> _What you will do_:
When you spot the word "down" in a line of the data below, copy that line.

> _Data segment_:

_ _ _ _

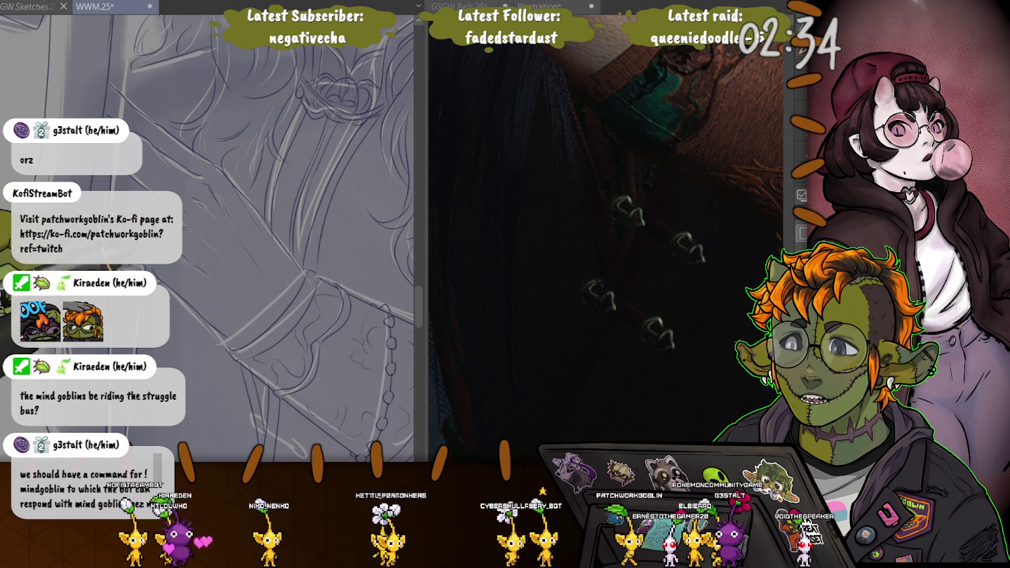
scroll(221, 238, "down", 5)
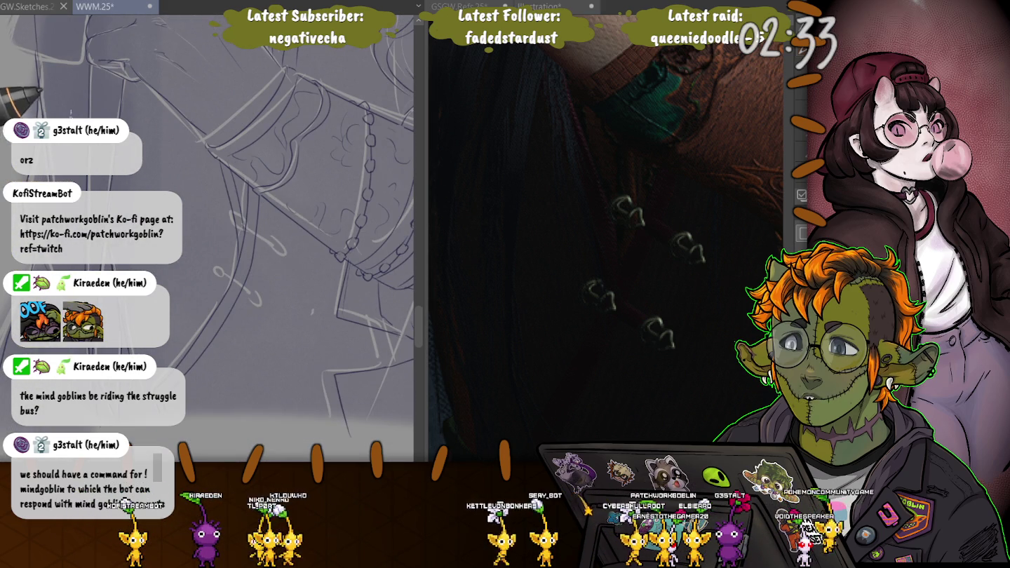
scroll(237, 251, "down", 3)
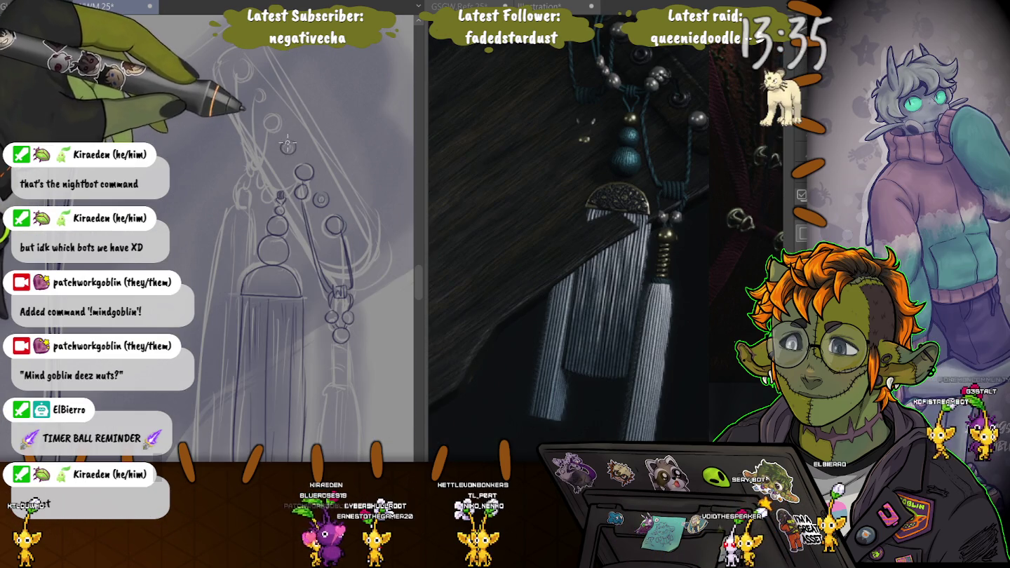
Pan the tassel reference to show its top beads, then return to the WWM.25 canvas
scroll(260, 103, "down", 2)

_ _ _ _

> _Solution for this exercise_:
scroll(221, 238, "down", 5)
scroll(237, 251, "down", 3)
scroll(260, 103, "down", 2)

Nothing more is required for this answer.